Sculpture aside, the wreck is most famous for the Antikythera Mechanism. A small metal object was found on the ship, covered in tiny writing. It is made up of cogs and gears and is the oldest known analogue computer in the world. I’ve seen a few documentaries about the mechanism and it’s pictured in many books, but to see it up close is akin to magical. It is believed to be designed to chart astronomy or astrology.
Having spent several hours in the National Archaeological Museum I have fallen in love with the place. I am, however, hungry and in need of a rest. A gyros wrap is desperately called for, followed by a siesta at the hotel.
Later in the afternoon, the heat is fading and it’s time to head south. I’ve come to see the Pnyx, which one could call the cradle of democracy.
Cleisthenes was an Athenian noble who, upon his return from exile in 507 BC, set about abolishing tyranny and reforming Athenian government.
- Cleisthenes broke the power of the aristocracy by reorganising the tribes of Athens. The landscape was divided into three zones: urban, inland and coastal. Each zone was split into ten sections called trittyes (thirtieths.) Each Trittys comprised of 1-10 demes, depending on size. There were 139 demes, made of simple subdivisions of land. Some demes were towns, some rural areas.
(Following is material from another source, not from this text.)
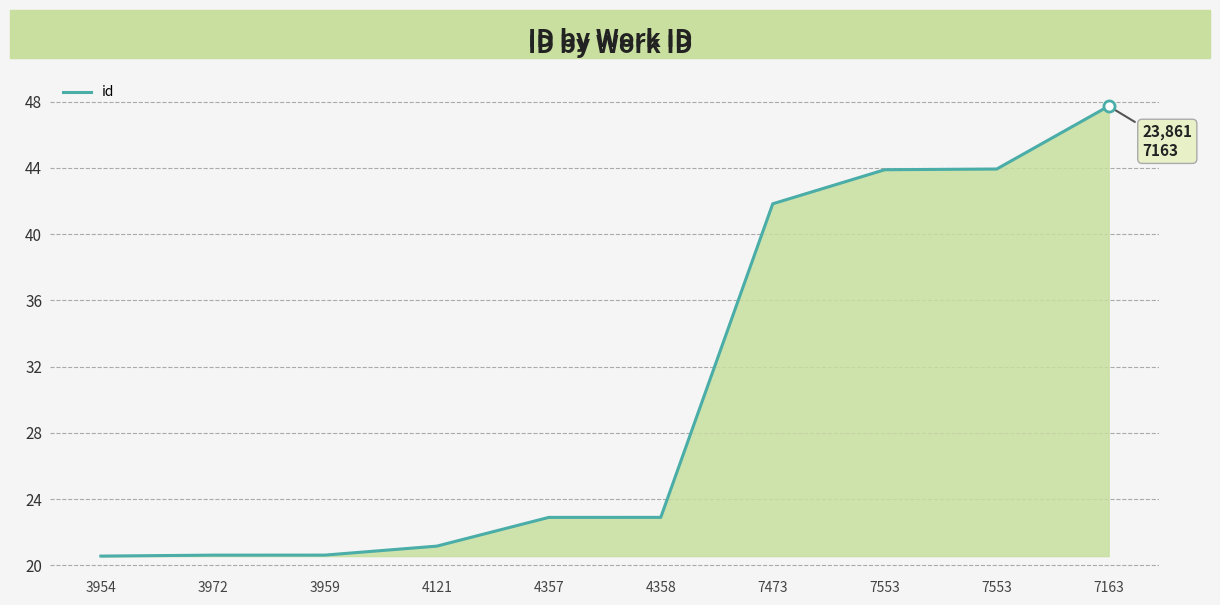

List the labels in order of value, largest first.

7163, 7553, 7553, 7473, 4358, 4357, 4121, 3959, 3972, 3954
Cleisthenes then created ten phylai (tribes,) each consisting of one rural trittys, one urban and one coastal. Tribes were named after Athenian heroes. Deliberately, no one tribe had adjacent trittyes. This destroyed the old system of four hereditary Ionian tribes.
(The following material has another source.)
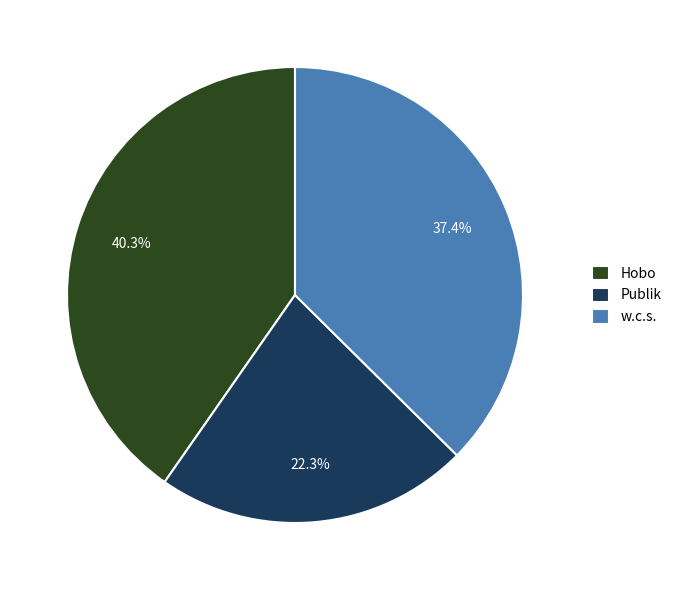

Which has a higher value, Publik or w.c.s.?

w.c.s.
- He reorganised the Boule, the citizen council whose role was to organise the daily affairs of Athens and increased their number from 400 to 500, 50 men from each tribe. Members (males over thirty years of age only,) were drawn by lot in their deme. Each served on the council every day for a year. No man could serve more than twice and never more than once a decade.
- The Boule would regularly hold an Ekklesia (Assembly) on the Pnyx where all male citizens with a minimum of two years military service could attend and have their say on all decisions relating to the government of Athens. Our word democracy comes from demos (people) and kratos (power.) Any man present was entitled to speak and vote.
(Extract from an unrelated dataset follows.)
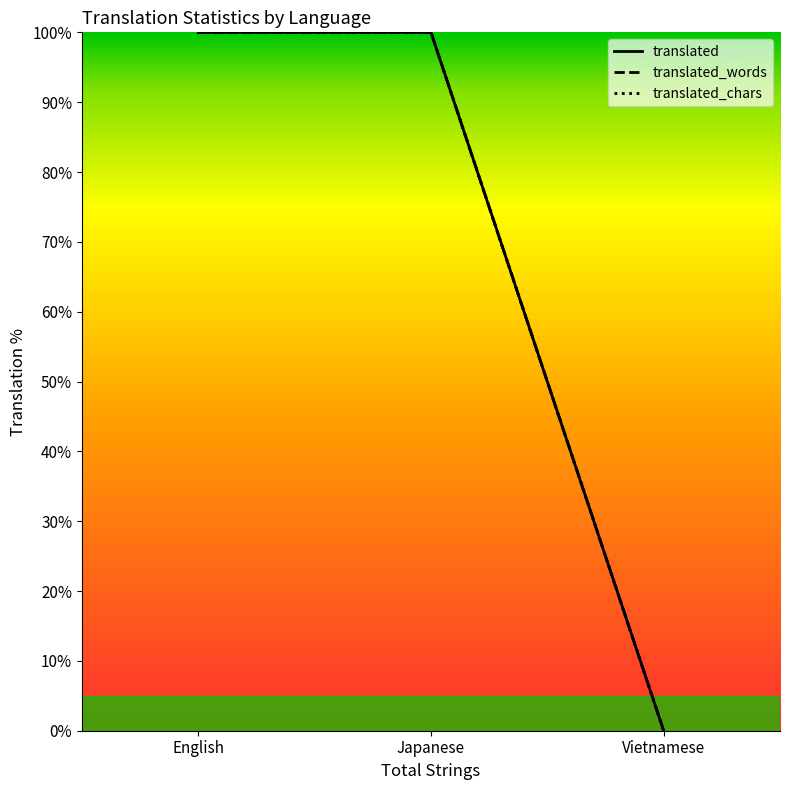

The translated_words series shows 59 at English. True or false?

False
The Pnyx could hold around 6,000 men. The name Pnyx derives from “tightly packed together.”
I was alone save for a couple of dog walkers, and was able to soak up the atmosphere and beautiful views.
I decided to walk back down and up the street that starts at the Theatre of Herodes Atticus up towards Monastiraki metro station, but on a whim I decide to visit Hadrian’s Library earlier than scheduled. In the setting sunlight the Roman ruins are irresistible and once again almost deserted. The Library is included on the brilliant combined ticket for nearly all the archaeological sites in the city. For 12 euros (bargain!) your ticket allows you entrance to the Library, the Acropolis, the Agora, the Kerameikos district, The Roman agora and the Temple of Olympian Zeus as well as any site museums over a three day period. I’m not sure how many people head to more than the Acropolis and the Agora as many tourists are on day trips, but if you are visiting Athens and have time to see all of the sites mentioned, you really should. And 12 euros is a steal.
Hadrian decided to build a library complex in 132 AD. It housed an auditorium, reading rooms, art galleries and a large courtyard. Since then the site has been built over many times with three churches preserving portions of the architecture. Little remains today, but with a little imagination the site comes alive. Signs on site are plentiful and helpful.